A mineral called Siderite who was found abundantly in rock drilled by a NASA rover on the surface of Mars, provides new proof of the warmer and wetter old past of the planet when it had considerable water bodies and possibly cherished life.
The Curiosity Rover, who landed on Mars in 2012 to investigate whether the planetary neighbor of the Earth was once able to support the microbial life, found the mineral in rock samples drilled at three locations in 2022 and 2023 in Gale Crater, a large impact basin with a mountain in the middle.
Siderite is an iron carbonate mineral. His presence in sedimentary rocks formed, billions of years ago provides proof that Mars once had a dense atmosphere that was rich in carbon dioxide, a gas that the planet would have heated through the greenhouse effect to the point that the bodies of liquid water could maintain on the surface.
There are characteristics on the landscape of Mars that many scientists have interpreted as signs that liquid water once flowed over the surface, with potential oceans, lakes and rivers that were considered possible habitats for the past of microbial life.
Carbon dioxide is the most important climate -regulating greenhouse gas on earth, such as on Mars and Venus. His presence in the atmosphere runs warmth from the sun and heats the climate.
Until now, the proof that the Mars -atmosphere was rather rich in carbon dioxide scarce. The hypothesis is that when the atmosphere, for reasons that are not fully understood, evolved from thick and rich in carbon dioxide to thin and starving from this gas, the carbon was buried by geochemical processes in rocks in the planet's crust as a mineral of the planet.
The samples obtained through curiosity, which drill 1.2 to 1.6 inches (3-4 centimeters) in rock to study the chemical and mineral composition, give weight to this idea.

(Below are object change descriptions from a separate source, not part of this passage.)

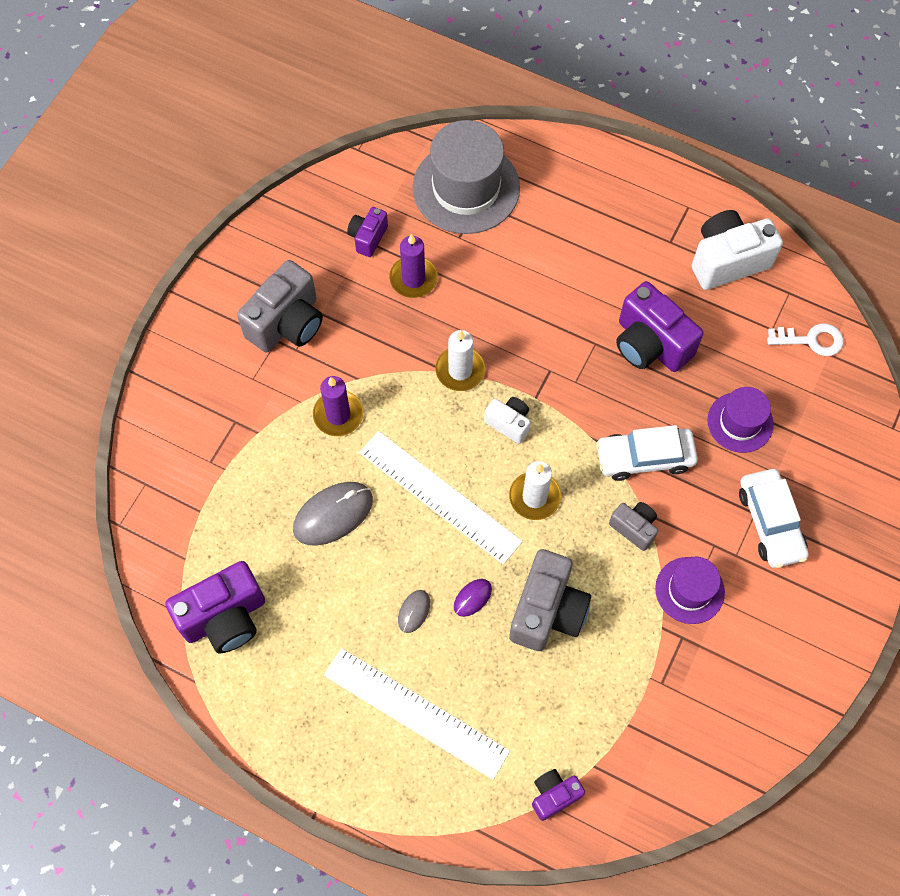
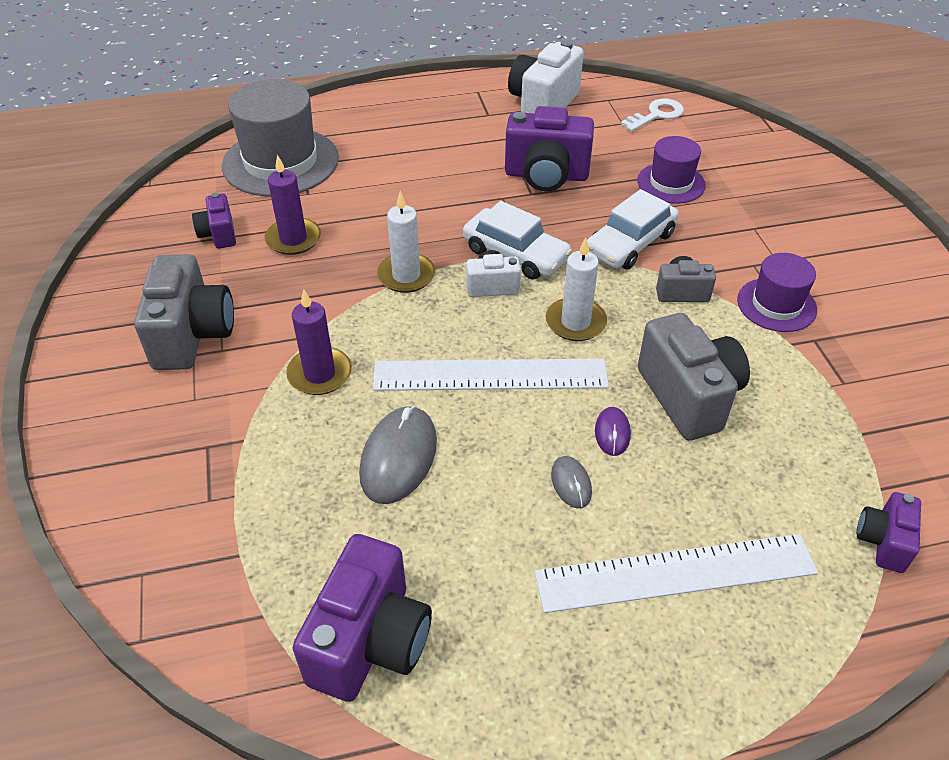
camera: 40 degrees left, 20 degrees down
(770, 522) = (772, 227): white car -> white car (515, 254)

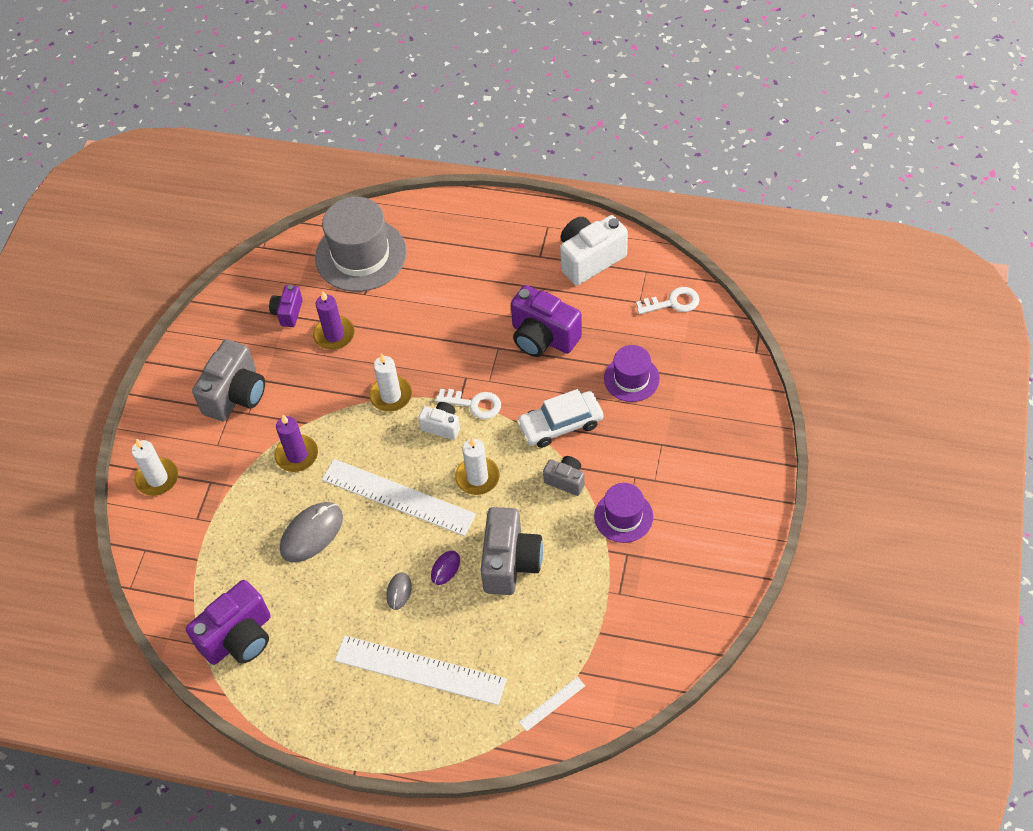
camera: 30 degrees right, 10 degrees up
(118, 469) = (157, 478): none -> white candle
(515, 254) = (474, 404): white car -> white key
(883, 542) = (552, 704): purple camera -> white ruler

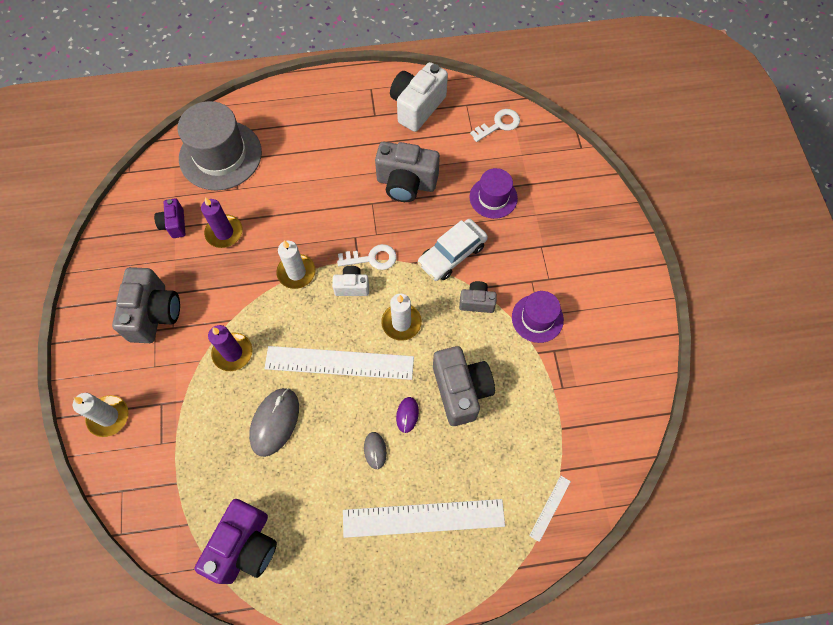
camera: 25 degrees left, 10 degrees up
(543, 337) = (406, 183): purple camera -> grey camera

The samples contain up to 10.5% siderite due to weight, as determined by an instrument on board the Auto-Size, six-wheeled robber.
“One of the long -term mysteries in the study of the planetary evolution and habitability of Mars is: if large amounts of carbon dioxide were needed to heat the planet and stabilize liquid water, why are there so few detections of carbonate minerals on the Martian surface?” Said the University of Calgary -Geochemist Benjamin Tutolo, a participating scientist from NASA's Mars Science Laboratory Curiosity Rover team and main author of the study published on Thursday in the Journal Science.

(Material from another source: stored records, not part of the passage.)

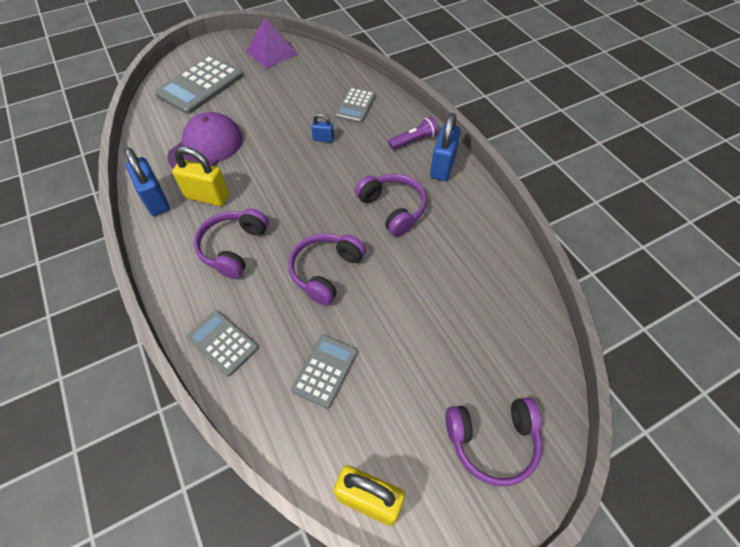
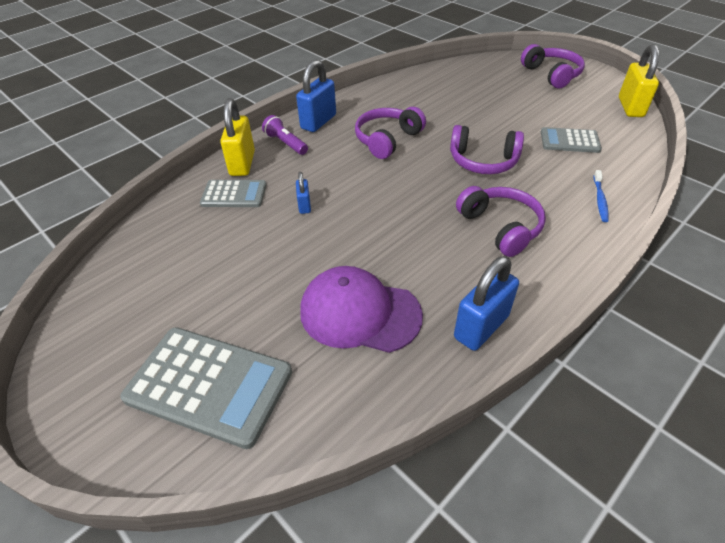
camera: 105 degrees left, 10 degrees down
(207, 196) = (445, 276): yellow padlock -> yellow padlock (242, 163)
(222, 343) = (600, 200): grey calculator -> blue toothbrush
(233, 248) = (500, 227): purple headphones -> purple headphones turned 120 degrees counterclockwise
(271, 52) = (105, 316): purple pyramid -> none
(442, 166) = (318, 122): blue padlock -> blue padlock turned 60 degrees counterclockwise

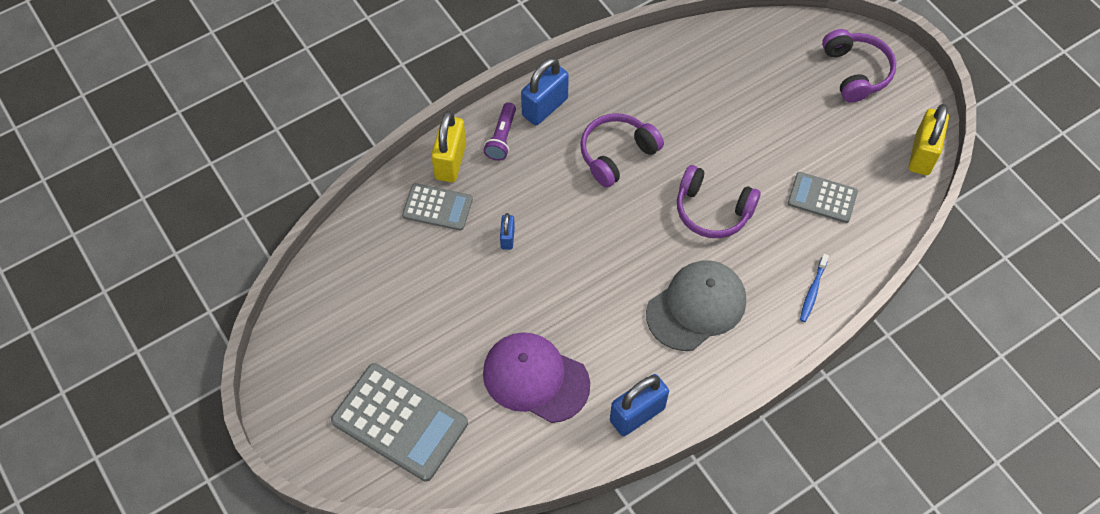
camera: 10 degrees right, 15 degrees up
(286, 143) = (502, 138): purple flashlight -> purple flashlight turned 135 degrees counterclockwise
(500, 227) = (696, 307): purple headphones -> grey cap

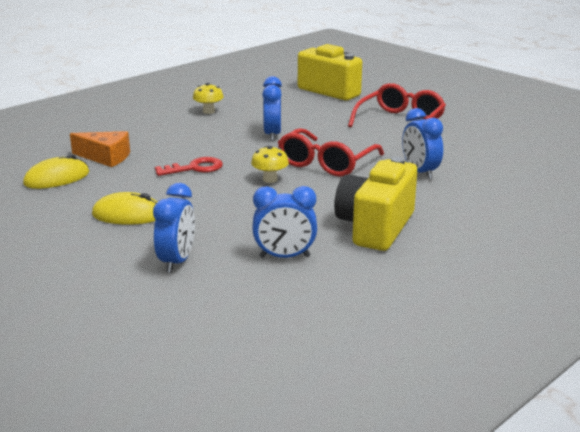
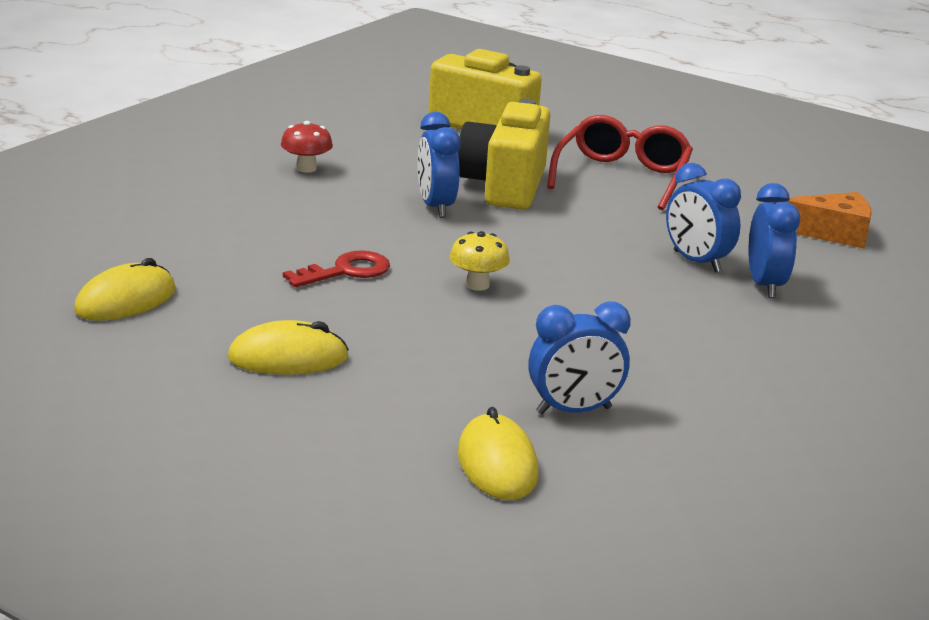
camera: 15 degrees left, 0 degrees up
(106, 157) = (184, 258): orange cheese -> orange cheese (832, 233)
(177, 261) = (415, 430): blue clock -> blue clock (765, 285)
(208, 111) = (306, 168): yellow mushroom -> red mushroom
(215, 285) = (497, 464): none -> yellow mouse
(326, 163) = (548, 253): red glasses -> none
(375, 227) = (680, 355): yellow camera -> yellow camera (504, 186)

“Models predict that carbonate minerals should be widespread. But to date, Rover-based examinations and satellite-based orbital surveys of the Mars surface had found little proof of their presence,” Tutolo added.
Because ROTS has been identified by the Rover worldwide on Mars worldwide, the researchers suspect that it also contains an abundance of carbonate minerals and can contain a considerable part of the carbon dioxide that once heated Mars.
The Gale crater -sedimentary rocks – sandstones and mud stones – are supposed to have been deposited about 3.5 billion years ago, when this was the location of a lake and before the Mars climate underwent a dramatic change.
“The shift of the surface of Mars from more habitable in the past, apparently sterile today, is the largest known environmental catastrophe,” said planetary scientist and is studying co-author Edwin Kite of the University of Chicago and Astera Institute.
“We do not know the cause of this change, but today Mars has a very thin carbon dioxide atmosphere, and there are indications that the atmosphere was thicker in the past. This gives a premium on the understanding of the carbon, so discovering an important unexpected deposit of carbon-rich materials is an important new indication.
The findings of the Rover offer insight into the carbon cycle on old Mars.
On earth, volcanoes carbon dioxide spit in the atmosphere and the gas is absorbed by surface waters – mainly the ocean – and combines with elements such as calcium to form limestone rocks. Due to the geological process called Plaattektoniek, this rock is re -heated and the carbon is eventually released in the atmosphere by volcanism. Mars misses, however, plays tectonics.
“The important feature of the old Martian carbon cycle that we sketch in this study is that it was unbalanced. In other words, considerably more carbon dioxide seems to have been shattered in the rocks, then it was then released in the atmosphere,” Tutolo said.
“Models of the evolution of the Martian climate can now record our new analyzes and in turn help the role of this unbalanced carbon cycle in maintaining and ultimately losing, habitability about the planetary history of Mars,” Tutolo added.